Many business leaders acknowledge that good business means doing business right. They are implementing the UN Guiding Principles on Business and Human Rights to address  human rights impact in their operations and supply chains, and they incorporate the UN Global Compact’s Ten Principles on human rights, labour, environment and anti-corruption into their operations. Through these efforts, they are better prepared to manage the risk of the massive reputational damage which arises when corporations are perceived as involved with serious human rights abuses, such as child labour and modern slavery.

The case for respecting human rights is strong, but translating broad commitment into action across the corporate sector remains a challenge. Last March, the Economist Intelligence Unit found that 83% of senior executives considered business to be an important actor in respecting human rights. In practice, fewer than half their companies had drawn up a human rights policy statement – a key expectation for all companies under the UN Guiding Principles. We need to convince many more business actors that respect for human rights is good for their bottom line; the bulk of the world’s employment is in the private sector, and clearing up abuses will have enormous positive impact on millions of lives.

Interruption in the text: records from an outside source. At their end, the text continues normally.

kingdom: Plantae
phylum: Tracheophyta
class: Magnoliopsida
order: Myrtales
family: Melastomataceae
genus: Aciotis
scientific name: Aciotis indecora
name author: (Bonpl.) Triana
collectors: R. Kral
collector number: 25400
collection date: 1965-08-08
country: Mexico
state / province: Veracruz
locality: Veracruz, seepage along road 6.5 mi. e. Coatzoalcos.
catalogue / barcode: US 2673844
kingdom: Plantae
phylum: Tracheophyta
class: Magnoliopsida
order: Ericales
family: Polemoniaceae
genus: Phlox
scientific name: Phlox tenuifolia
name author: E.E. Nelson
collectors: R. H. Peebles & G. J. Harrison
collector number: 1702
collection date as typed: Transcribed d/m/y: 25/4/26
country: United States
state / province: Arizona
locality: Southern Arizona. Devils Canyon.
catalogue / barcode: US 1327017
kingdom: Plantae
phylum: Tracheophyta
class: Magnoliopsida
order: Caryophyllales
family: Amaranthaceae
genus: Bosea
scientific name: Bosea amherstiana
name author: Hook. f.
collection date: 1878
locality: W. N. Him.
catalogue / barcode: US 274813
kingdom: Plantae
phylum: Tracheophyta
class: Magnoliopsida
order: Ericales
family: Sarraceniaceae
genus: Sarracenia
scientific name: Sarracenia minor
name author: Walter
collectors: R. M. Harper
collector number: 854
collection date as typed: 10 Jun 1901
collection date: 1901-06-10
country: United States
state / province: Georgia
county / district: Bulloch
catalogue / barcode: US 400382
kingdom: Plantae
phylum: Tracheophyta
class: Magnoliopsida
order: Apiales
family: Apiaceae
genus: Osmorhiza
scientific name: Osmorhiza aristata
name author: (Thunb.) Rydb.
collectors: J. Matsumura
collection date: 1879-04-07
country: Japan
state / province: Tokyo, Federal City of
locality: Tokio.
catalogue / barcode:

But business leaders also need to look outwards – to the communities in which they work. Business actors can be powerful advocates for the human rights which build resilient, peaceful and stable societies, able to overcome conflict and look to the future. Already, some corporate leaders realise it is in their interest to combat discrimination, inequalities, xenophobia, violence and hate – including by lobbying authorities to take action, and by empowering their staff to stand up for rights. As important local, national and regional actors, businesses can have major impact on the empowerment of women, migrants, minorities and marginalized groups, including LGBTi people. Their influence can transform the public landscape for issues of food security, land rights, environmental sustainability, the right to privacy and other essential topics.

Business cannot thrive in failing societies, where tension spikes and communities bristle with grievances and mutual contempt. Strong civil societies, due process, equality and justice: these are what enable real economic empowerment. People cannot just be the how of development – merely the tools that produce greater wealth. They are the why. In this sense, human rights -- human dignity and well-being -- are the whole point of economic growth.